多くの初心者が失敗するのは、安価なセラミック刃のミルを選んでしまうからです。セラミック刃は摩耗に強い反面、豆をすり潰すような構造のため、微粉が出やすい性質があります。サイフォンのように高温でお湯に浸す淹れ方では、この「断面のガタつき」がそのまま雑味の多さに繋がります。1万円以下のミルを選ぶ際も、必ず『ステンレス刃』であることを確認してください。これだけで、あなたのサイフォンの味は2段階アップします。
2. タイムモア C3 Pro

世界中のバリスタを唸らせた異常なまでの均一性。軸のブレが一切ないため、全ての粉が同じ大きさで揃います。これにより、火を消した後の「落とし込み」が驚くほど速く、最後の一滴まで濁りのない抽出を実現します。推奨:14クリック
【マニアの視点】豆の状態に合わせて「挽き目」を飼い慣らす
プロは豆の焙煎度を見て、クリック数を微調整しています。この感覚を身につけることが、初心者脱出の鍵となります。
浅煎り豆:少しだけ「細かく」寄せる
浅煎り豆は成分が溶け出しにくいため、通常の「中細」よりほんの1クリック分だけ細かくすることで、フルーティーな酸味を最大限に引き出せます。
深煎り豆:少しだけ「粗く」寄せる
逆に深煎り豆は苦味が出やすいため、半クリック〜1クリック分だけ粗めに振ることで、後味がスーッと消える『美しいサイフォンコーヒー』に仕上がります。
3. カリタ ナイスカットG

朝の準備を劇的に楽にする最高峰の電動ミル。粒度の安定感は一生モノの価値があり、どんな豆でもスイッチ一つで最高の中細挽きを提供してくれます。推奨:3.5〜4.0
五感で覚える「至高の中細挽き」見極めルーティン
見た目は「砂浜の砂」、手触りは「ザラッとするけど指の指紋に残らない」。

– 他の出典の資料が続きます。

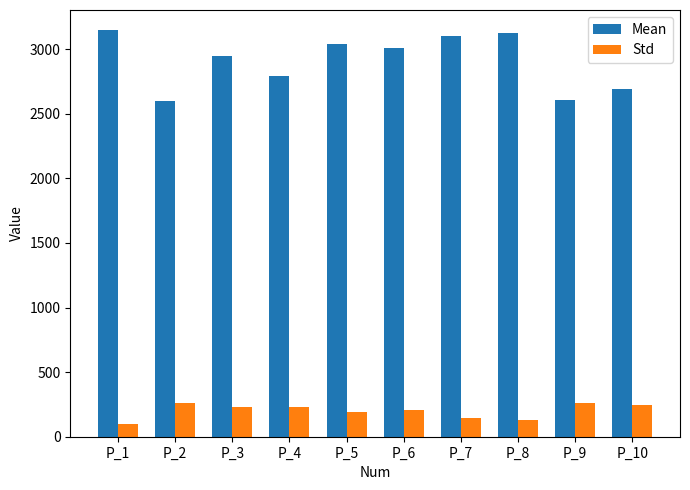

What is the difference between the highest and lowest values at P_7?

2961.6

そして挽く時の「サクッ」という快音。この五感の情報を統合して、あなたの正解を掴み取ってください。
- 今の挽き目を確認:指でつまんで、指紋に残るかチェックする。
- 基準を固定する:まずはミルの推奨クリック数に合わせる。
- 道具に頼る:味がブレるなら、ステンレス刃の高性能ミルを検討する。